CGS-CIMB Research, which is one of three research houses that cover the stock, opines that Bonia is a strong proxy for recovery in consumer discretionary spending. It has an “add” call on the counter, with a target price of RM3.

InNature Bhd

Cosmetics and personal care retailer InNature, which carries brands like The Body Shop and Natura, did not seem to have benefited from the Chinese New Year festive period as its net profit for 1QFY2022 ended March 31 slipped to RM4.53 million from RM5.1 million a year ago. Revenue was 11% lower at RM33.74 million from RM38 million a year earlier.

The group says the operating environment in the first quarter was impacted by the rising Omicron cases and compulsory quarantine of close contacts.

“Overall, group revenue declined 11.2%, with Malaysia, Vietnam and Cambodia recording lower revenue of 9.3%, 18% and 8.4% respectively. Nevertheless, we remain profitable across all our operating countries in 1Q2022, with group profit after tax margin preserved at the 1Q2021 level,” says InNature group managing director Datin Mina Cheah-Foong in a statement.

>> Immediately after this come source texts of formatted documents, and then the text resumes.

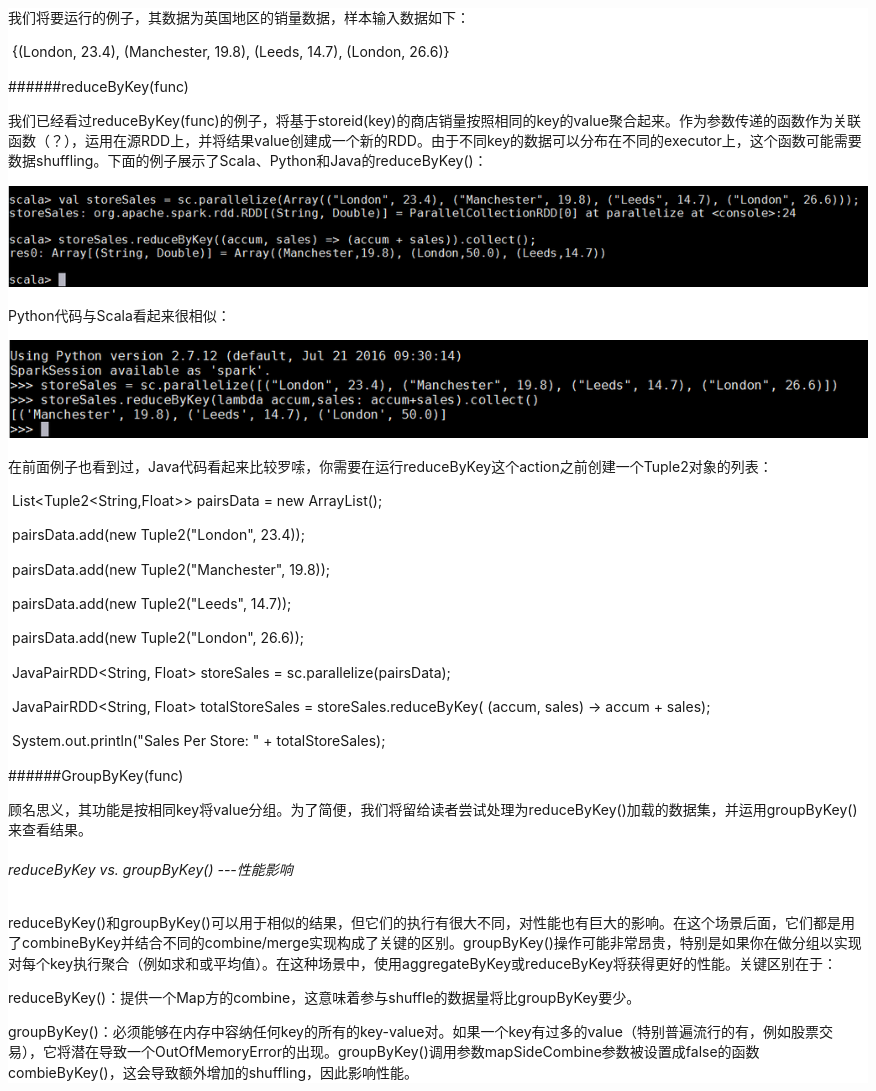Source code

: 我们将要运行的例子，其数据为英国地区的销量数据，样本输入数据如下：

​	{(London, 23.4), (Manchester, 19.8), (Leeds, 14.7), (London, 26.6)}



######reduceByKey(func)

我们已经看过reduceByKey(func)的例子，将基于storeid(key)的商店销量按照相同的key的value聚合起来。作为参数传递的函数作为关联函数（？），运用在源RDD上，并将结果value创建成一个新的RDD。由于不同key的数据可以分布在不同的executor上，这个函数可能需要数据shuffling。下面的例子展示了Scala、Python和Java的reduceByKey()：

![reduce_by_key_Scala.png](attachments/reduce_by_key_Scala.png)

Python代码与Scala看起来很相似：

![reduce_by_key_Python.png](attachments/reduce_by_key_Python.png)

在前面例子也看到过，Java代码看起来比较罗嗦，你需要在运行reduceByKey这个action之前创建一个Tuple2对象的列表：

​	List\<Tuple2\<String,Float>> pairsData = new ArrayList();

​	pairsData.add(new Tuple2("London", 23.4));

​	pairsData.add(new Tuple2("Manchester", 19.8));

​	pairsData.add(new Tuple2("Leeds", 14.7));

​	pairsData.add(new Tuple2("London", 26.6));

​	JavaPairRDD\<String, Float> storeSales = sc.parallelize(pairsData);

​	JavaPairRDD\<String, Float> totalStoreSales = storeSales.reduceByKey( (accum, sales) -> accum + sales);

​	System.out.println("Sales Per Store: " + totalStoreSales);

######GroupByKey(func)

顾名思义，其功能是按相同key将value分组。为了简便，我们将留给读者尝试处理为reduceByKey()加载的数据集，并运用groupByKey()来查看结果。

###### reduceByKey vs. groupByKey()  ---性能影响

reduceByKey()和groupByKey()可以用于相似的结果，但它们的执行有很大不同，对性能也有巨大的影响。在这个场景后面，它们都是用了combineByKey并结合不同的combine/merge实现构成了关键的区别。groupByKey()操作可能非常昂贵，特别是如果你在做分组以实现对每个key执行聚合（例如求和或平均值）。在这种场景中，使用aggregateByKey或reduceByKey将获得更好的性能。关键区别在于：

​	reduceByKey()：提供一个Map方的combine，这意味着参与shuffle的数据量将比groupByKey要少。

​	groupByKey()：必须能够在内存中容纳任何key的所有的key-value对。如果一个key有过多的value（特别普遍流行的有，例如股票交易），它将潜在导致一个OutOfMemoryError的出现。groupByKey()调用参数mapSideCombine参数被设置成false的函数combieByKey()，这会导致额外增加的shuffling，因此影响性能。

She adds that Malaysia’s quarterly profit after tax had in fact improved 8.6% y-o-y without the Covid-19-related support from the government, landlords and brand principal, despite the decline in revenue.

Cheah-Foong says the higher profit after tax was mainly the result of prudent cost management measures taken during the pandemic years, including the closure of underperforming stores. “Overall, we believe that as long as the economy remains open, our performance will improve year on year in 2Q2022 and for the financial year ending Dec 31, 2022.”